-- What to work on --
Once you find the line containing "The practice used performance" in the data below, copy it and each following line exactly, up to and including the line containing "Leaders and managers", and nothing else.

-- Given entries --
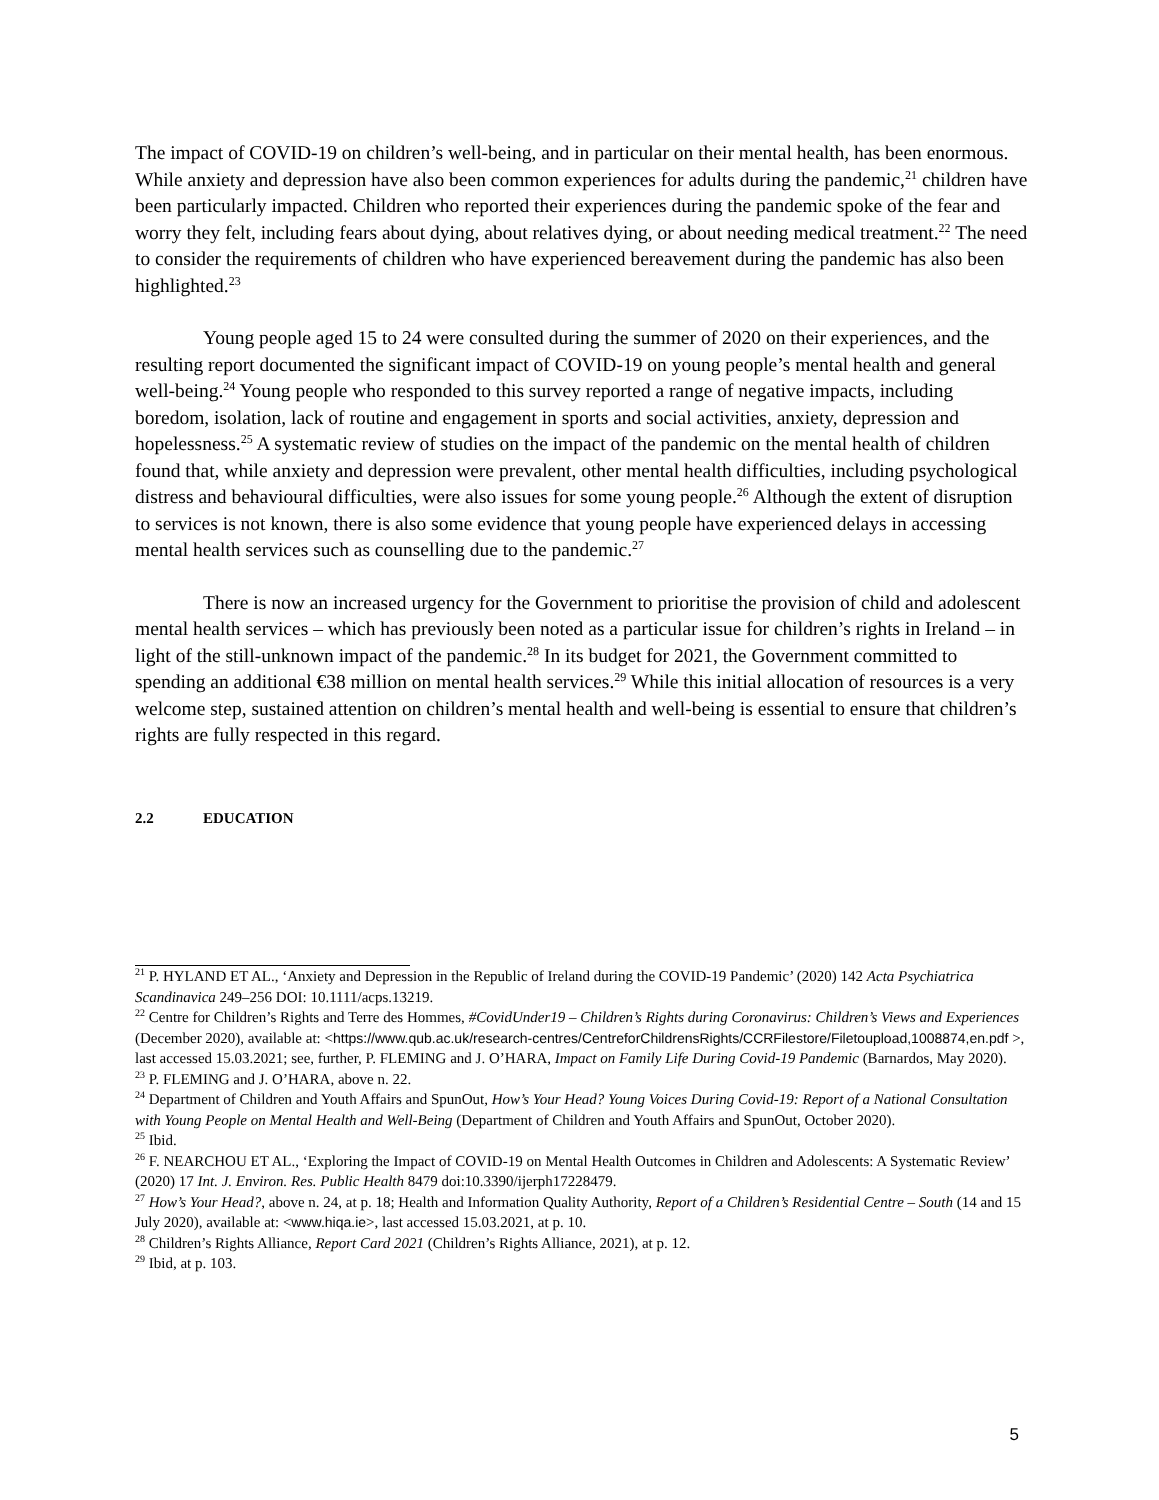The impact of COVID-19 on children’s well-being, and in particular on their mental health, has been enormous. While anxiety and depression have also been common experiences for adults during the pandemic,<sup>21</sup> children have been particularly impacted. Children who reported their experiences during the pandemic spoke of the fear and worry they felt, including fears about dying, about relatives dying, or about needing medical treatment.<sup>22</sup> The need to consider the requirements of children who have experienced bereavement during the pandemic has also been highlighted.<sup>23</sup>
Young people aged 15 to 24 were consulted during the summer of 2020 on their experiences, and the resulting report documented the significant impact of COVID-19 on young people’s mental health and general well-being.<sup>24</sup> Young people who responded to this survey reported a range of negative impacts, including boredom, isolation, lack of routine and engagement in sports and social activities, anxiety, depression and hopelessness.<sup>25</sup> A systematic review of studies on the impact of the pandemic on the mental health of children found that, while anxiety and depression were prevalent, other mental health difficulties, including psychological distress and behavioural difficulties, were also issues for some young people.<sup>26</sup> Although the extent of disruption to services is not known, there is also some evidence that young people have experienced delays in accessing mental health services such as counselling due to the pandemic.<sup>27</sup>
There is now an increased urgency for the Government to prioritise the provision of child and adolescent mental health services – which has previously been noted as a particular issue for children’s rights in Ireland – in light of the still-unknown impact of the pandemic.<sup>28</sup> In its budget for 2021, the Government committed to spending an additional €38 million on mental health services.<sup>29</sup> While this initial allocation of resources is a very welcome step, sustained attention on children’s mental health and well-being is essential to ensure that children’s rights are fully respected in this regard.
2.2 EDUCATION
<sup>21</sup> P. HYLAND ET AL., ‘Anxiety and Depression in the Republic of Ireland during the COVID-19 Pandemic’ (2020) 142 Acta Psychiatrica Scandinavica 249–256 DOI: 10.1111/acps.13219.
<sup>22</sup> Centre for Children’s Rights and Terre des Hommes, #CovidUnder19 – Children’s Rights during Coronavirus: Children’s Views and Experiences (December 2020), available at: <https://www.qub.ac.uk/research-centres/CentreforChildrensRights/CCRFilestore/Filetoupload,1008874,en.pdf >, last accessed 15.03.2021; see, further, P. FLEMING and J. O’HARA, Impact on Family Life During Covid-19 Pandemic (Barnardos, May 2020).
<sup>23</sup> P. FLEMING and J. O’HARA, above n. 22.
<sup>24</sup> Department of Children and Youth Affairs and SpunOut, How’s Your Head? Young Voices During Covid-19: Report of a National Consultation with Young People on Mental Health and Well-Being (Department of Children and Youth Affairs and SpunOut, October 2020).
<sup>25</sup> Ibid.
<sup>26</sup> F. NEARCHOU ET AL., ‘Exploring the Impact of COVID-19 on Mental Health Outcomes in Children and Adolescents: A Systematic Review’ (2020) 17 Int. J. Environ. Res. Public Health 8479 doi:10.3390/ijerph17228479.
<sup>27</sup> How’s Your Head?, above n. 24, at p. 18; Health and Information Quality Authority, Report of a Children’s Residential Centre – South (14 and 15 July 2020), available at: <www.hiqa.ie>, last accessed 15.03.2021, at p. 10.
<sup>28</sup> Children’s Rights Alliance, Report Card 2021 (Children’s Rights Alliance, 2021), at p. 12.
<sup>29</sup> Ibid, at p. 103.
5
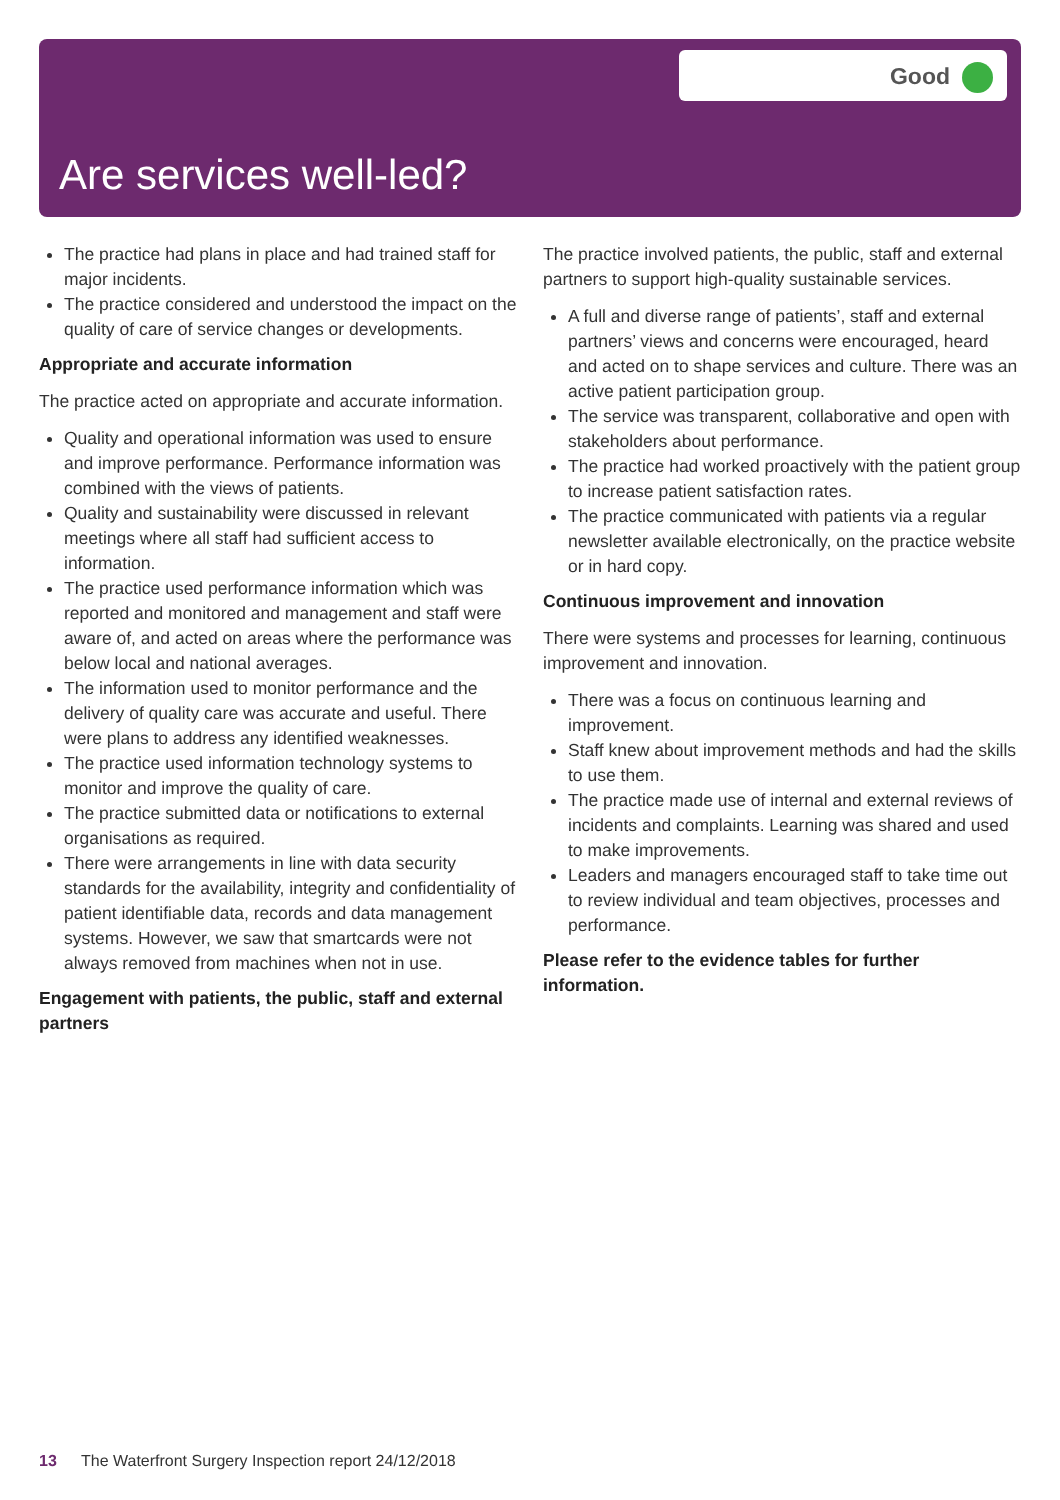Good
Are services well-led?
The practice had plans in place and had trained staff for major incidents.
The practice considered and understood the impact on the quality of care of service changes or developments.
Appropriate and accurate information
The practice acted on appropriate and accurate information.
Quality and operational information was used to ensure and improve performance. Performance information was combined with the views of patients.
Quality and sustainability were discussed in relevant meetings where all staff had sufficient access to information.
The practice used performance information which was reported and monitored and management and staff were aware of, and acted on areas where the performance was below local and national averages.
The information used to monitor performance and the delivery of quality care was accurate and useful. There were plans to address any identified weaknesses.
The practice used information technology systems to monitor and improve the quality of care.
The practice submitted data or notifications to external organisations as required.
There were arrangements in line with data security standards for the availability, integrity and confidentiality of patient identifiable data, records and data management systems. However, we saw that smartcards were not always removed from machines when not in use.
Engagement with patients, the public, staff and external partners
The practice involved patients, the public, staff and external partners to support high-quality sustainable services.
A full and diverse range of patients’, staff and external partners’ views and concerns were encouraged, heard and acted on to shape services and culture. There was an active patient participation group.
The service was transparent, collaborative and open with stakeholders about performance.
The practice had worked proactively with the patient group to increase patient satisfaction rates.
The practice communicated with patients via a regular newsletter available electronically, on the practice website or in hard copy.
Continuous improvement and innovation
There were systems and processes for learning, continuous improvement and innovation.
There was a focus on continuous learning and improvement.
Staff knew about improvement methods and had the skills to use them.
The practice made use of internal and external reviews of incidents and complaints. Learning was shared and used to make improvements.
Leaders and managers encouraged staff to take time out to review individual and team objectives, processes and performance.
Please refer to the evidence tables for further information.
13 The Waterfront Surgery Inspection report 24/12/2018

-- Problem solution --
The practice used performance information which was reported and monitored and management and staff were aware of, and acted on areas where the performance was below local and national averages.
The information used to monitor performance and the delivery of quality care was accurate and useful. There were plans to address any identified weaknesses.
The practice used information technology systems to monitor and improve the quality of care.
The practice submitted data or notifications to external organisations as required.
There were arrangements in line with data security standards for the availability, integrity and confidentiality of patient identifiable data, records and data management systems. However, we saw that smartcards were not always removed from machines when not in use.
Engagement with patients, the public, staff and external partners
The practice involved patients, the public, staff and external partners to support high-quality sustainable services.
A full and diverse range of patients’, staff and external partners’ views and concerns were encouraged, heard and acted on to shape services and culture. There was an active patient participation group.
The service was transparent, collaborative and open with stakeholders about performance.
The practice had worked proactively with the patient group to increase patient satisfaction rates.
The practice communicated with patients via a regular newsletter available electronically, on the practice website or in hard copy.
Continuous improvement and innovation
There were systems and processes for learning, continuous improvement and innovation.
There was a focus on continuous learning and improvement.
Staff knew about improvement methods and had the skills to use them.
The practice made use of internal and external reviews of incidents and complaints. Learning was shared and used to make improvements.
Leaders and managers encouraged staff to take time out to review individual and team objectives, processes and performance.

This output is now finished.